* **The problem**
Only an exact repetition of all the entries will be accepted.
Data for this exercise below:
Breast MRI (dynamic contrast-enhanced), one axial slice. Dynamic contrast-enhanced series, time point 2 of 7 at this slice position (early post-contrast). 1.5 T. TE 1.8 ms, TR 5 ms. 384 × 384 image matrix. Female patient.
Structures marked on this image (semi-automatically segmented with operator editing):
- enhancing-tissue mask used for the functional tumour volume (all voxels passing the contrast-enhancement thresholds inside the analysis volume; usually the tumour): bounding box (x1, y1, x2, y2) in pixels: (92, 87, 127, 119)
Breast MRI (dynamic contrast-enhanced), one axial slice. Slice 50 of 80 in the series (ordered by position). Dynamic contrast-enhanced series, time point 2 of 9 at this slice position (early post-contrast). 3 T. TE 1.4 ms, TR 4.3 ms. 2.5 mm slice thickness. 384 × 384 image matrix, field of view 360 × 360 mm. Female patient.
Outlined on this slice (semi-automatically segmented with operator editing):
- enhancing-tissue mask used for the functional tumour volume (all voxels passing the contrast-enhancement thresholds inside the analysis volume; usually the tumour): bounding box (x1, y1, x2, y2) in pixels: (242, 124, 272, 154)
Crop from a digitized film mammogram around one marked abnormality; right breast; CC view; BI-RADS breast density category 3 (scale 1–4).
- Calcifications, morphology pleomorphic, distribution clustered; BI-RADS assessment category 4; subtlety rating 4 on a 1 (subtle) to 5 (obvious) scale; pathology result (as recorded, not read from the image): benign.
End of Data for this exercise.
* **Solution to this exercise**
Breast MRI (dynamic contrast-enhanced), one axial slice. Dynamic contrast-enhanced series, time point 2 of 7 at this slice position (early post-contrast). 1.5 T. TE 1.8 ms, TR 5 ms. 384 × 384 image matrix. Female patient.
Structures marked on this image (semi-automatically segmented with operator editing):
- enhancing-tissue mask used for the functional tumour volume (all voxels passing the contrast-enhancement thresholds inside the analysis volume; usually the tumour): bounding box (x1, y1, x2, y2) in pixels: (92, 87, 127, 119)
Breast MRI (dynamic contrast-enhanced), one axial slice. Slice 50 of 80 in the series (ordered by position). Dynamic contrast-enhanced series, time point 2 of 9 at this slice position (early post-contrast). 3 T. TE 1.4 ms, TR 4.3 ms. 2.5 mm slice thickness. 384 × 384 image matrix, field of view 360 × 360 mm. Female patient.
Outlined on this slice (semi-automatically segmented with operator editing):
- enhancing-tissue mask used for the functional tumour volume (all voxels passing the contrast-enhancement thresholds inside the analysis volume; usually the tumour): bounding box (x1, y1, x2, y2) in pixels: (242, 124, 272, 154)
Crop from a digitized film mammogram around one marked abnormality; right breast; CC view; BI-RADS breast density category 3 (scale 1–4).
- Calcifications, morphology pleomorphic, distribution clustered; BI-RADS assessment category 4; subtlety rating 4 on a 1 (subtle) to 5 (obvious) scale; pathology result (as recorded, not read from the image): benign.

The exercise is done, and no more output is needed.